Criar oportunidades que promovem a confiança

As equipas promovem colaboração e interdependências benéficas para qualquer projecto. Mas é a constância das pessoas numa mesma equipa que promove a confiança entre os elementos. Por isso, quanto mais tempo as pessoas trabalharem juntas, mais oportunidades há de gerar relações de verdadeira confiança.

Segundo Dan Ariely, Economista Comportamental, uma outra forma de promover a confiança nas organizações passa por valorizar o propósito, antes de iniciar-se qualquer acção. Saber o porquê de fazer-se qualquer tarefa contribui para o nosso empenho na mesma. Pode ser desafiante partilhar o propósito do que se faz no dia a dia, mas a longo prazo os benefícios vão transparecer. Assim, torna-se essencial, para as organizações, fomentar a partilha do propósito dos projectos e tarefas de forma a conquistarem a confiança de todos.

Distribuição de responsabilidade

A autonomia está intrinsecamente ligada à responsabilidade, e não se consegue exercer uma isolada da outra: mais autonomia significa mais responsabilidade e vice-versa.

O equilíbrio das duas é essencial para poder trazer valor para todos individualmente e para a cultura das organizações. Senão vejamos: posso ser responsável por um projecto, mas não ter autonomia para tomar nenhuma decisão? Parece-me que a acontecer, pode trazer muita frustração e até desconexão com o projecto.

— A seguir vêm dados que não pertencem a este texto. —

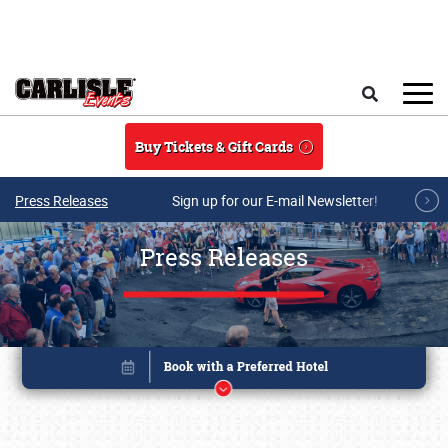
Skip to main content
Search
Buy Tickets & Gift Cards
Press Releases
Sign up for our E-mail Newsletter!
Press Releases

Criar formas de trabalhar em que a responsabilidade está mais distribuída por todos, em vez de se concentrar apenas em algumas pessoas, torna-se essencial para elevar a capacidade de autonomia das pessoas. Na Morning Star (empresa norte Americana de processamento de tomate), todos os colaboradores tomam decisões relativas às funções que exercem: desde férias até compras de equipamento.

Podemos todos começar com pequenos passos, que vão ter um enorme impacto nas segundas-feiras de todos!

*Sofia Reis é uma das fundadoras da Mindera (Empresa de Tecnologia), e co-fundadora da Lemon Works (Design, Aprendizagem e Cultura Organizacional), e tem um interesse particular pelo comportamento humano, neurociência e cultura das organizações.

O Observador associa-se à comunidade Portuguese Women in Tech para dar voz às mulheres que compõe o ecossistema tecnológico português. O artigo representa a opinião pessoal do autor enquadrada nos valores da comunidade.